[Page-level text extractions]
========
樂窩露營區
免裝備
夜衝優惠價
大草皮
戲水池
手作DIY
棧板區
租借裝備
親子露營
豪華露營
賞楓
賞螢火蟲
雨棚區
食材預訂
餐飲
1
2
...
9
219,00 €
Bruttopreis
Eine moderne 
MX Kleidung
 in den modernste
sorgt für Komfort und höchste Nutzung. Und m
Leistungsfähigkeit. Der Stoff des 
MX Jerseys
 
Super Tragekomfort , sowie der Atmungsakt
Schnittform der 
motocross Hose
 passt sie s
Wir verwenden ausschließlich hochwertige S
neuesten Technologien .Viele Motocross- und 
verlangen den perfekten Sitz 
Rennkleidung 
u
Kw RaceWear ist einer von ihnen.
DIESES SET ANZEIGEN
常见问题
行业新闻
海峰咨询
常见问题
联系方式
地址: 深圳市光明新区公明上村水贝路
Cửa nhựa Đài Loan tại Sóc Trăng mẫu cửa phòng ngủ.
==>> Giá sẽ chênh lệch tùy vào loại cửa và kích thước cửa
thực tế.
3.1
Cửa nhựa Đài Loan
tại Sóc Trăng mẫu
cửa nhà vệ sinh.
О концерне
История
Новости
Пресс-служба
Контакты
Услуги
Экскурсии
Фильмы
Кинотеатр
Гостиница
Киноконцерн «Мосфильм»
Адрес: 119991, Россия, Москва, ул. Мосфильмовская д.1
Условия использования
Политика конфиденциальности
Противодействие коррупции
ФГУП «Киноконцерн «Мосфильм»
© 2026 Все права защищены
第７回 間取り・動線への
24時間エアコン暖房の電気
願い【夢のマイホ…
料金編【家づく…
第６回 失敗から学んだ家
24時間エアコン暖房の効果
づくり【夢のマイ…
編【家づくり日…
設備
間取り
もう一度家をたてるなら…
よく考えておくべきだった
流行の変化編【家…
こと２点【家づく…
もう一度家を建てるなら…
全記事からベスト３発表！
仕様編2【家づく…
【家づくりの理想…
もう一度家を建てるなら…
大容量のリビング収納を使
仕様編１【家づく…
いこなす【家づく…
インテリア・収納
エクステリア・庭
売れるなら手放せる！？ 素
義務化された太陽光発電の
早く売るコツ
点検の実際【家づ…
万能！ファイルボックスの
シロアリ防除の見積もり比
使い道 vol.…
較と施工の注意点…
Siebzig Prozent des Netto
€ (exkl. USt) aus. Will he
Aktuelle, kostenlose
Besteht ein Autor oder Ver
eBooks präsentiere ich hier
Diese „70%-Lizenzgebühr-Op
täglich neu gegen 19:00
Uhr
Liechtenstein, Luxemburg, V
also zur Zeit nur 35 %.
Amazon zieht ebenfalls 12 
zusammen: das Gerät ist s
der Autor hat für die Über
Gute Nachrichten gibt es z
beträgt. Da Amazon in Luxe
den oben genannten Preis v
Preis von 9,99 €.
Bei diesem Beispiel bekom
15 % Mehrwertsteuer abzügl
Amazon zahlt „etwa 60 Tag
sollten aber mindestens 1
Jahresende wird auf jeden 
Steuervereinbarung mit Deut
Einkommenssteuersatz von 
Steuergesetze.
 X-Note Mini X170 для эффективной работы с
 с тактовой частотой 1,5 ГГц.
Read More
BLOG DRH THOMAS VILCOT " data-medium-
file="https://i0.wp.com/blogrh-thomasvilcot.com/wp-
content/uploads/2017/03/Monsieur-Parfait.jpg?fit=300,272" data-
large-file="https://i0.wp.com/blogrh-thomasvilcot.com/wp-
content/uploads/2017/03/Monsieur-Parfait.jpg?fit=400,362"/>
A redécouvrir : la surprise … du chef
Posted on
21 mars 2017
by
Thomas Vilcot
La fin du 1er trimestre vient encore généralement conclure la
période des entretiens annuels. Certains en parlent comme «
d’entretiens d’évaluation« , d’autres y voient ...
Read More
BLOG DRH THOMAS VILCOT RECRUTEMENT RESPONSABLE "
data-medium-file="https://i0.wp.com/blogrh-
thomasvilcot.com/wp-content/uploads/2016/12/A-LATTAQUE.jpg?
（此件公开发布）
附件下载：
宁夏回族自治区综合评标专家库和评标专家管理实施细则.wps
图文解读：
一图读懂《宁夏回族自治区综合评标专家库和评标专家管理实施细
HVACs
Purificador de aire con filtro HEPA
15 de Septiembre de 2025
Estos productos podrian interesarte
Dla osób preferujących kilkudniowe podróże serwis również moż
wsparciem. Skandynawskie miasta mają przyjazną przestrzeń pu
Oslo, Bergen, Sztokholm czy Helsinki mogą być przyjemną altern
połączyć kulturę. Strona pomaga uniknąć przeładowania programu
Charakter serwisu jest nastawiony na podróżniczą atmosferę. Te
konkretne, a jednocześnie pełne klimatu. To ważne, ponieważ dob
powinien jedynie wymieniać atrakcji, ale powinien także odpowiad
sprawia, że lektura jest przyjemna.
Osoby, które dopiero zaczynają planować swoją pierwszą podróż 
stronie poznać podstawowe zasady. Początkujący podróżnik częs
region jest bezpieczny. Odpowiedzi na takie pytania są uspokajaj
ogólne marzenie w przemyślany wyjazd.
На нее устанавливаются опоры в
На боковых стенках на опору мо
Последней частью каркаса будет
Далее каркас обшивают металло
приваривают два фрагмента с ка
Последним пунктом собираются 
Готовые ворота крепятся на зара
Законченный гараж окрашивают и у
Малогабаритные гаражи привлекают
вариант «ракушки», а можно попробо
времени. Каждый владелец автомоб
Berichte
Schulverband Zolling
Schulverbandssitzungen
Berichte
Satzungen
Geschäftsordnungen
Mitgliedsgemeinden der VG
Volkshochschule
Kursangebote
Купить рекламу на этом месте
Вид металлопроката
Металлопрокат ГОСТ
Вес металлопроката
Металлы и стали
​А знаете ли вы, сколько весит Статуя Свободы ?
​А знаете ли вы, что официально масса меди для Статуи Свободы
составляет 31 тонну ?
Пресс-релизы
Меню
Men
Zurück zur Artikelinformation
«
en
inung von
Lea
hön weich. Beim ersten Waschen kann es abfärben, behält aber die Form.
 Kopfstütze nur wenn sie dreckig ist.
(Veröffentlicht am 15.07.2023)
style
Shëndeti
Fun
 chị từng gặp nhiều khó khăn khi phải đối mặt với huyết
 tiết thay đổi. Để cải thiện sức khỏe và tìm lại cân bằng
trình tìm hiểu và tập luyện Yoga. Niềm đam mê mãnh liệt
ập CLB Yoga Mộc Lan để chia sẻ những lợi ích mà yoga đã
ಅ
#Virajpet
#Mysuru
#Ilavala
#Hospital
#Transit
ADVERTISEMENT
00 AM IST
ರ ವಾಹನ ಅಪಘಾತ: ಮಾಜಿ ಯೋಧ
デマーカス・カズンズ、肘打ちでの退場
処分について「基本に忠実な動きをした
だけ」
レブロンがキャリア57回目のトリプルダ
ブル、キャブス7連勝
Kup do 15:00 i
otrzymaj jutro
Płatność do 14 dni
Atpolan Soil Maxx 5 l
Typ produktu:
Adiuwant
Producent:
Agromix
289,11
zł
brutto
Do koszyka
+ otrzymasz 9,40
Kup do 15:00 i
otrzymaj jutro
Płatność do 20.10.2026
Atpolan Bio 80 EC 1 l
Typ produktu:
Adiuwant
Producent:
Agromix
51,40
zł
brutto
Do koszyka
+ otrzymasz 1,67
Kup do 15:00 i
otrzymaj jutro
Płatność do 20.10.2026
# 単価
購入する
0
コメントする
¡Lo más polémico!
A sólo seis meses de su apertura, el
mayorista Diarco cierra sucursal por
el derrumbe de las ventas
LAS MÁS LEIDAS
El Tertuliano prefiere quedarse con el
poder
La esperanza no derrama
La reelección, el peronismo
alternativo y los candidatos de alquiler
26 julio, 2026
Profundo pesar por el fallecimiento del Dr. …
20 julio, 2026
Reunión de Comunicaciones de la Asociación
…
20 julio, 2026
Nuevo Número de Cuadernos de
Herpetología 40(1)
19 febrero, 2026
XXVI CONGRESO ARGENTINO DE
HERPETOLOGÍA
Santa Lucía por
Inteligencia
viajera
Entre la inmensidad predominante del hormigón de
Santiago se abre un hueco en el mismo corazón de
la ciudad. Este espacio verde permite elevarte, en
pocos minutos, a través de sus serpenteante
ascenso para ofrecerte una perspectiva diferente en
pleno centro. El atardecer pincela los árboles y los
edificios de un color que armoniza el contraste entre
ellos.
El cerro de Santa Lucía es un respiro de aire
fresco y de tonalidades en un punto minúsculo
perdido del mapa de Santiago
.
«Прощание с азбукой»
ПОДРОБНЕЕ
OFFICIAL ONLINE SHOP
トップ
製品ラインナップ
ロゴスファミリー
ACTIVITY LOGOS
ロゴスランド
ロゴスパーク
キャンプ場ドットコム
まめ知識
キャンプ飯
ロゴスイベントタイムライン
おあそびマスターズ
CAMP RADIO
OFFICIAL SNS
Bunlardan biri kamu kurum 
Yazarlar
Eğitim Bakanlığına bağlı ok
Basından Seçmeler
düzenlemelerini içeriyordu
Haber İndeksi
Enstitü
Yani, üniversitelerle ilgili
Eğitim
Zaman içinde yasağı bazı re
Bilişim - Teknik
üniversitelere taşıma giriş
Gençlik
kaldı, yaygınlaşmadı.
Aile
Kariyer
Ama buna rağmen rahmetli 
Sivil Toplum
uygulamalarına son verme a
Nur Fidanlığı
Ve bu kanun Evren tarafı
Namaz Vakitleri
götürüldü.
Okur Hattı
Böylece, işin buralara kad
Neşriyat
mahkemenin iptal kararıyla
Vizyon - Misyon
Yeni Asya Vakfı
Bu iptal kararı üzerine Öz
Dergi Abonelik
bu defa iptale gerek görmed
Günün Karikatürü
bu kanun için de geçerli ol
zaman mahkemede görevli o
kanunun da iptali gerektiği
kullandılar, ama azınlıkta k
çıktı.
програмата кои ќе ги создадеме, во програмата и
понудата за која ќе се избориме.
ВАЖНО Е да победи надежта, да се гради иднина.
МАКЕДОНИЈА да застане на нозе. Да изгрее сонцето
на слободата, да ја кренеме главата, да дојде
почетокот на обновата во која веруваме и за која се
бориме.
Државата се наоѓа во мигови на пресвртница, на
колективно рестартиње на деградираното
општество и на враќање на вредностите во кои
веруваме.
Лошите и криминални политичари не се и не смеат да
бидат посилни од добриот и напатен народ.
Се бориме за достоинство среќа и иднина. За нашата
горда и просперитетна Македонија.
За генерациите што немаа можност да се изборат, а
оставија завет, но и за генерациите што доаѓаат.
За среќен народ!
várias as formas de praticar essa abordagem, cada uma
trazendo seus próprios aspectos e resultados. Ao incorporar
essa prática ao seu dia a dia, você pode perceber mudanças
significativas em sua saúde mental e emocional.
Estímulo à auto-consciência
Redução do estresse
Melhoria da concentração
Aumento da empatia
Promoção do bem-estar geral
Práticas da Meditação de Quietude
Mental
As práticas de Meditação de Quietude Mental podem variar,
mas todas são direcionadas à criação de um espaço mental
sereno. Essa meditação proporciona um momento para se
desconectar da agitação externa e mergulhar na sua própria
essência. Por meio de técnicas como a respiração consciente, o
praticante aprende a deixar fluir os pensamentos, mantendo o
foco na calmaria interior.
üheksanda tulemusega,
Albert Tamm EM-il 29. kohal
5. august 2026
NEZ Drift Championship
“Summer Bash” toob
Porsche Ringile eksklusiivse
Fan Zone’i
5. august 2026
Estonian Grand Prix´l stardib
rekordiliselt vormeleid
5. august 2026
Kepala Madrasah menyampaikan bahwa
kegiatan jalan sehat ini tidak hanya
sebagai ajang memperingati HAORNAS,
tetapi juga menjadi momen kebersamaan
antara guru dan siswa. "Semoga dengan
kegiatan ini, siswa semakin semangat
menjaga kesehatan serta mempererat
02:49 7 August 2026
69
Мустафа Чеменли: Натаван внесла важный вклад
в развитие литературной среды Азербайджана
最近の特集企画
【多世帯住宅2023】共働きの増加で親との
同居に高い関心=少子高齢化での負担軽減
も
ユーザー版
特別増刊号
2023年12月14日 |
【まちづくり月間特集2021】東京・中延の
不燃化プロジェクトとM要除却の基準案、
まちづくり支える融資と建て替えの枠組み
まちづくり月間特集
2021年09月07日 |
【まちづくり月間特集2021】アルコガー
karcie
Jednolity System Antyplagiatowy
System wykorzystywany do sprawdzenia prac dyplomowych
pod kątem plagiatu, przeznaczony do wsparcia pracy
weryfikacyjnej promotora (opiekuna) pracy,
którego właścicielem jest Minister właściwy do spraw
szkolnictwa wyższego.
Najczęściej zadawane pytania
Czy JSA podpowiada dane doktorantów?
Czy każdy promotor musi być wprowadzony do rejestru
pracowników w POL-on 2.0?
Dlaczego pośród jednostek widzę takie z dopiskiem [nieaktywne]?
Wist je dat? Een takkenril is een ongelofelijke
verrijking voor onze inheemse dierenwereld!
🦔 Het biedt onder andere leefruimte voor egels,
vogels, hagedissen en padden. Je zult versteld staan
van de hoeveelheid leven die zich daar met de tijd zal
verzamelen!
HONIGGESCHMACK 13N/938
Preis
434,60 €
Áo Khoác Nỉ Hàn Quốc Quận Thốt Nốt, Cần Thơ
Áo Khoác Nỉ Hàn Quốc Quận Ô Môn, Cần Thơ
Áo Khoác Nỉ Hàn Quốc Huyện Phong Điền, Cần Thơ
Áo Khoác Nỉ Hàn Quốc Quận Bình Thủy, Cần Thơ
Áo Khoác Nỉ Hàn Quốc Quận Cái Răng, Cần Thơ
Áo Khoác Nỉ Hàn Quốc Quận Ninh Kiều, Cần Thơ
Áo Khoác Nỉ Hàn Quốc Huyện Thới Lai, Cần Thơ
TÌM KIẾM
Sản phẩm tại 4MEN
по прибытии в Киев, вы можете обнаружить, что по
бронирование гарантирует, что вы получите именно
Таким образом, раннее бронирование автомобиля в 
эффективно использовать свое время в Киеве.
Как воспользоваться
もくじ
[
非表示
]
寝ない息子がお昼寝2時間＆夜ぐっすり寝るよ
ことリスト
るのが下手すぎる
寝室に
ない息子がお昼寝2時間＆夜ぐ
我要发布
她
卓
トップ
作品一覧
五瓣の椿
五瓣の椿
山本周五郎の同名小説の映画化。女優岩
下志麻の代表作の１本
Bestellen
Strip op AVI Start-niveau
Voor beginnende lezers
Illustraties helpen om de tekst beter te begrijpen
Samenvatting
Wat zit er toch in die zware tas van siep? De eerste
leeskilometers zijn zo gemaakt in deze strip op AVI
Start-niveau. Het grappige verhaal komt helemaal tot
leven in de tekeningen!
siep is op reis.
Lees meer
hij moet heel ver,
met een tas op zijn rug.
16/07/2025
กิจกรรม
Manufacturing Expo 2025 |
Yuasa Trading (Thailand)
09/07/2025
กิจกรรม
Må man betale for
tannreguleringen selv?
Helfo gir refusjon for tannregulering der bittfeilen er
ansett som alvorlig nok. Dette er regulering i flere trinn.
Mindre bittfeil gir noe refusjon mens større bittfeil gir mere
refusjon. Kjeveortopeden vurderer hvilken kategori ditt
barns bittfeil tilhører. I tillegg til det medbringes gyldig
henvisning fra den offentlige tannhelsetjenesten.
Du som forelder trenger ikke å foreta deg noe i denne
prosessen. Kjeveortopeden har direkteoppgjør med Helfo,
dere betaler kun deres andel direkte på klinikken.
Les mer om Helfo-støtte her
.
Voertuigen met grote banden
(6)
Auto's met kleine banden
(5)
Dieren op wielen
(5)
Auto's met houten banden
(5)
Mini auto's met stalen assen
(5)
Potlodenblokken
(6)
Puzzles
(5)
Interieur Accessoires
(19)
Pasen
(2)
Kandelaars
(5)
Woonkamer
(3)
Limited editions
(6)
========
* _Task prompt_: Return all lines from the entries that contain the string "народ".

* _Response for this exercise_:
бидат посилни од добриот и напатен народ.
За среќен народ!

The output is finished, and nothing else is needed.